Work to complete
Below are the entries to work from; restate word for word the portion that opens with the line containing "34: (473, 55, 33.18)" and closes with the line containing "41: (37, 409, 0.55)", keeping both.

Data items
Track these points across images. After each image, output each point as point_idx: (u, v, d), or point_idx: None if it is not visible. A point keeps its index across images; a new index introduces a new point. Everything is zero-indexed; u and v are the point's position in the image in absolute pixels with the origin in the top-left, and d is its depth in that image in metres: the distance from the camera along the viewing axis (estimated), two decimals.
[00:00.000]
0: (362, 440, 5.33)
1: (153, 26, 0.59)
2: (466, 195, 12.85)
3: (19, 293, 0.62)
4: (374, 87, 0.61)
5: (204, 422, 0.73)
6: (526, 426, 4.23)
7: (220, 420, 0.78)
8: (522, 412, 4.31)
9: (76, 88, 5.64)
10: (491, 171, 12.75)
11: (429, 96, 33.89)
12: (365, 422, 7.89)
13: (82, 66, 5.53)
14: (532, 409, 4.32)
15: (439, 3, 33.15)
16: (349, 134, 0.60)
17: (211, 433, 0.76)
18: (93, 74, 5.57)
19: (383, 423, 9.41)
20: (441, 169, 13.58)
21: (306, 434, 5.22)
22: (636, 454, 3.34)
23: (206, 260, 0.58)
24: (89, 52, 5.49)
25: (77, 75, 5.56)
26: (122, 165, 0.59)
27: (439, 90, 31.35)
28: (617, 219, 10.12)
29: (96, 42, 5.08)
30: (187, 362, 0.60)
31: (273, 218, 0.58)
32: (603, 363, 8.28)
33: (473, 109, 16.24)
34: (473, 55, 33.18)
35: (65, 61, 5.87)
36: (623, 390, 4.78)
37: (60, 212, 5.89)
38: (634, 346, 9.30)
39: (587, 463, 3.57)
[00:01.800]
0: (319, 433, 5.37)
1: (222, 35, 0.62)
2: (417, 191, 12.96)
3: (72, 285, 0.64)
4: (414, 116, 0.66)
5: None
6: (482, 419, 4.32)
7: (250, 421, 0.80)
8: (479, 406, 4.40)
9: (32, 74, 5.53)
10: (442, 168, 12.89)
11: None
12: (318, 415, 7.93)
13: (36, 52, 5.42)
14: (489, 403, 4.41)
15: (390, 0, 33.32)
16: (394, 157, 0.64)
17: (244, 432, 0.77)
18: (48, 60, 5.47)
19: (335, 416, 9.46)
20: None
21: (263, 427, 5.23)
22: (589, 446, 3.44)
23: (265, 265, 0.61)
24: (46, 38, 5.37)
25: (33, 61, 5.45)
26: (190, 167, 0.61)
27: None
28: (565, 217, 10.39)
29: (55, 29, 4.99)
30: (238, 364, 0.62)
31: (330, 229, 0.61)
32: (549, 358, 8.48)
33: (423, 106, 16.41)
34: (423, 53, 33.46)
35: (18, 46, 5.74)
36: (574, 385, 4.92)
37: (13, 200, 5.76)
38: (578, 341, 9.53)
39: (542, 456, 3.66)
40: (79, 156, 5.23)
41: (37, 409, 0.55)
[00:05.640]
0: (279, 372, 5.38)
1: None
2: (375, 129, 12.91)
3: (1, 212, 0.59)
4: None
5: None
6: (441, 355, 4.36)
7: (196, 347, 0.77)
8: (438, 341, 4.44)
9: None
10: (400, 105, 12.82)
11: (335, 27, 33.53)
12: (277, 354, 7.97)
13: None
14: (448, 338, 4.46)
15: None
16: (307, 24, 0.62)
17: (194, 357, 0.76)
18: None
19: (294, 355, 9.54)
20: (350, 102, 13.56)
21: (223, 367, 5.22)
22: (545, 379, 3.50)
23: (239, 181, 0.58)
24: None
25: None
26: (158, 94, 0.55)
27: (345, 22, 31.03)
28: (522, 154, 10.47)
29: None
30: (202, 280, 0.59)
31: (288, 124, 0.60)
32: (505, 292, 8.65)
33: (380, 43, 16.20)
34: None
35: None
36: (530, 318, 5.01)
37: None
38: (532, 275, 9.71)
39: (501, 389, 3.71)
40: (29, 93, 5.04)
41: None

Written solution
34: (473, 55, 33.18)
35: (65, 61, 5.87)
36: (623, 390, 4.78)
37: (60, 212, 5.89)
38: (634, 346, 9.30)
39: (587, 463, 3.57)
[00:01.800]
0: (319, 433, 5.37)
1: (222, 35, 0.62)
2: (417, 191, 12.96)
3: (72, 285, 0.64)
4: (414, 116, 0.66)
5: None
6: (482, 419, 4.32)
7: (250, 421, 0.80)
8: (479, 406, 4.40)
9: (32, 74, 5.53)
10: (442, 168, 12.89)
11: None
12: (318, 415, 7.93)
13: (36, 52, 5.42)
14: (489, 403, 4.41)
15: (390, 0, 33.32)
16: (394, 157, 0.64)
17: (244, 432, 0.77)
18: (48, 60, 5.47)
19: (335, 416, 9.46)
20: None
21: (263, 427, 5.23)
22: (589, 446, 3.44)
23: (265, 265, 0.61)
24: (46, 38, 5.37)
25: (33, 61, 5.45)
26: (190, 167, 0.61)
27: None
28: (565, 217, 10.39)
29: (55, 29, 4.99)
30: (238, 364, 0.62)
31: (330, 229, 0.61)
32: (549, 358, 8.48)
33: (423, 106, 16.41)
34: (423, 53, 33.46)
35: (18, 46, 5.74)
36: (574, 385, 4.92)
37: (13, 200, 5.76)
38: (578, 341, 9.53)
39: (542, 456, 3.66)
40: (79, 156, 5.23)
41: (37, 409, 0.55)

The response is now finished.